**TASK TO COMPLETE**
Filter the material below down to the lines that contain the string "larger", and copy each of those lines unchanged.

**Source material**
┌──

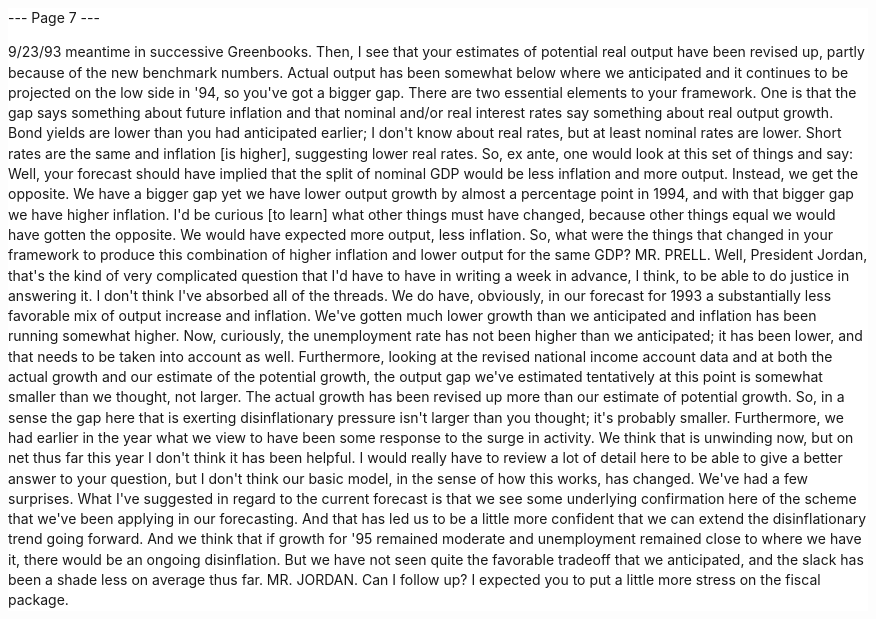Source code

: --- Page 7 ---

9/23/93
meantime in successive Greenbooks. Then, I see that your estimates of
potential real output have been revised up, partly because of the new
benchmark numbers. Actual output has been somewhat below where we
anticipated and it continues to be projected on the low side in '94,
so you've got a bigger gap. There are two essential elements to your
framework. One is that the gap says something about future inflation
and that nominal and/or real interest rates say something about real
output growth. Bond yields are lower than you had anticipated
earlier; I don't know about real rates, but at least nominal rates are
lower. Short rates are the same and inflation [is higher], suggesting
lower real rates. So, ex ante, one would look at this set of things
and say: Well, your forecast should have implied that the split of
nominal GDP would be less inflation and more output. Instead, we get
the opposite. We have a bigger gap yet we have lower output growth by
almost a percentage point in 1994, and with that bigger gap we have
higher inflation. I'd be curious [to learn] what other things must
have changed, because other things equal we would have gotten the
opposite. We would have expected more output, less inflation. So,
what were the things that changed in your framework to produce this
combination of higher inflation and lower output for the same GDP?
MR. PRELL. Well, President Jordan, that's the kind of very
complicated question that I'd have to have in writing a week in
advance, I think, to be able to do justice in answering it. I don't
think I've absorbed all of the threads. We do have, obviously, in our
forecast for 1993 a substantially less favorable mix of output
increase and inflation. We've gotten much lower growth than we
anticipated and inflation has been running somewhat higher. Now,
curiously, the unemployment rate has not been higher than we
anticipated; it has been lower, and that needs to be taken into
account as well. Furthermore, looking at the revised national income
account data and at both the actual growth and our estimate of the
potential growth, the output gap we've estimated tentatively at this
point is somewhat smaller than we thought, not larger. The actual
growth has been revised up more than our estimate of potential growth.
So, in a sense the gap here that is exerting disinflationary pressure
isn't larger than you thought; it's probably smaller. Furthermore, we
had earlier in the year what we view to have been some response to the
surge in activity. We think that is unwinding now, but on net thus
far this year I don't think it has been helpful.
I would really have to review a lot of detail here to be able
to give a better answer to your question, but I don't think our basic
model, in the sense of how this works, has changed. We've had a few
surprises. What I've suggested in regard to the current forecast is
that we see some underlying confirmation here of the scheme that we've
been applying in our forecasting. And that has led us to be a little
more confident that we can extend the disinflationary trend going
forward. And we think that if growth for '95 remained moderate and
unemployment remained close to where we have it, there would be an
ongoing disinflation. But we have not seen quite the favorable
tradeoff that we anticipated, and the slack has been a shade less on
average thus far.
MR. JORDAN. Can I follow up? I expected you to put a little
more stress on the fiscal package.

└──

**RESPONSE TO THE TASK**
point is somewhat smaller than we thought, not larger. The actual
isn't larger than you thought; it's probably smaller. Furthermore, we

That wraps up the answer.